Les justifications de ces pratiques culturelles sont nombreuses et varient d’une culture à une autre. Les explications sont souvent coutumières, l’excision est perçue comme un rite de passage incontournable pour devenir une femme, ou est pratiquée selon des justifications hygiéniques ou esthétiques (retirer ce qui serait des vestiges masculins), ou bien pour réprimer une sexualité féminine qui serait incontrôlée sans excision.

Les mutilations sexuelles féminines sont considérées comme une violation des droits des jeunes filles et des femmes. En Afrique, 24 Etats ont signé la Charte africaine des droits de l’homme et des peuples qui condamne la pratique de l’excision. Les différentes instances internationales (ONU, UNICEF, OMS, …) luttent contre ces pratiques ainsi que de nombreuses associations.

Soigner et prendre soin

Une différence existe entre soigner, effectuer des actes de soins, et « prendre soin ». Cette dernière vision, plus globale, est une approche qualitative plutôt que quantitative. Auprès d’une femme malmenée par la vie, ayant vécu des violences, vivant en insécurité ou dans des conditions insalubres, « prendre soin » peut simplement consister à porter son regard sur elle, l’écouter, la considérer dans sa dignité humaine, l’accompagner dans ses démarches, la conseiller, ou simplement être là, présent, avec empathie et bienveillance.

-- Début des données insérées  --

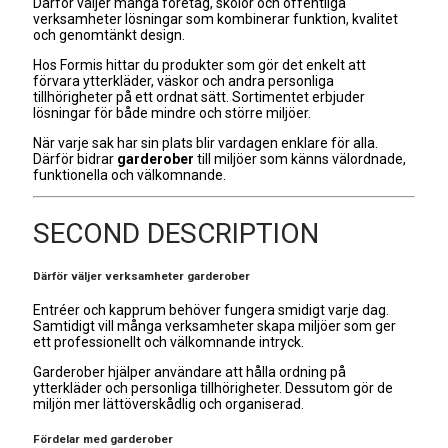
Därför väljer många företag, skolor och offentliga
verksamheter lösningar som kombinerar funktion, kvalitet
och genomtänkt design.
Hos Formis hittar du produkter som gör det enkelt att
förvara ytterkläder, väskor och andra personliga
tillhörigheter på ett ordnat sätt. Sortimentet erbjuder
lösningar för både mindre och större miljöer.
När varje sak har sin plats blir vardagen enklare för alla.
Därför bidrar
garderober
till miljöer som känns välordnade,
funktionella och välkomnande.
SECOND DESCRIPTION
Därför väljer verksamheter garderober
Entréer och kapprum behöver fungera smidigt varje dag.
Samtidigt vill många verksamheter skapa miljöer som ger
ett professionellt och välkomnande intryck.
Garderober hjälper användare att hålla ordning på
ytterkläder och personliga tillhörigheter. Dessutom gör de
miljön mer lättöverskådlig och organiserad.
Fördelar med garderober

Les demandes ou questionnements peuvent parfois paraître dérisoires, saugrenues ou insignifiants, mais il faut tout de même y répondre et les considérer avec attention. De petites choses peuvent parfois soulager le quotidien, et derrière une question anodine se cachent souvent des préoccupations plus graves. Faire preuve de disponibilité psychique et d’écoute permet à la personne de se sentir en confiance et en sécurité.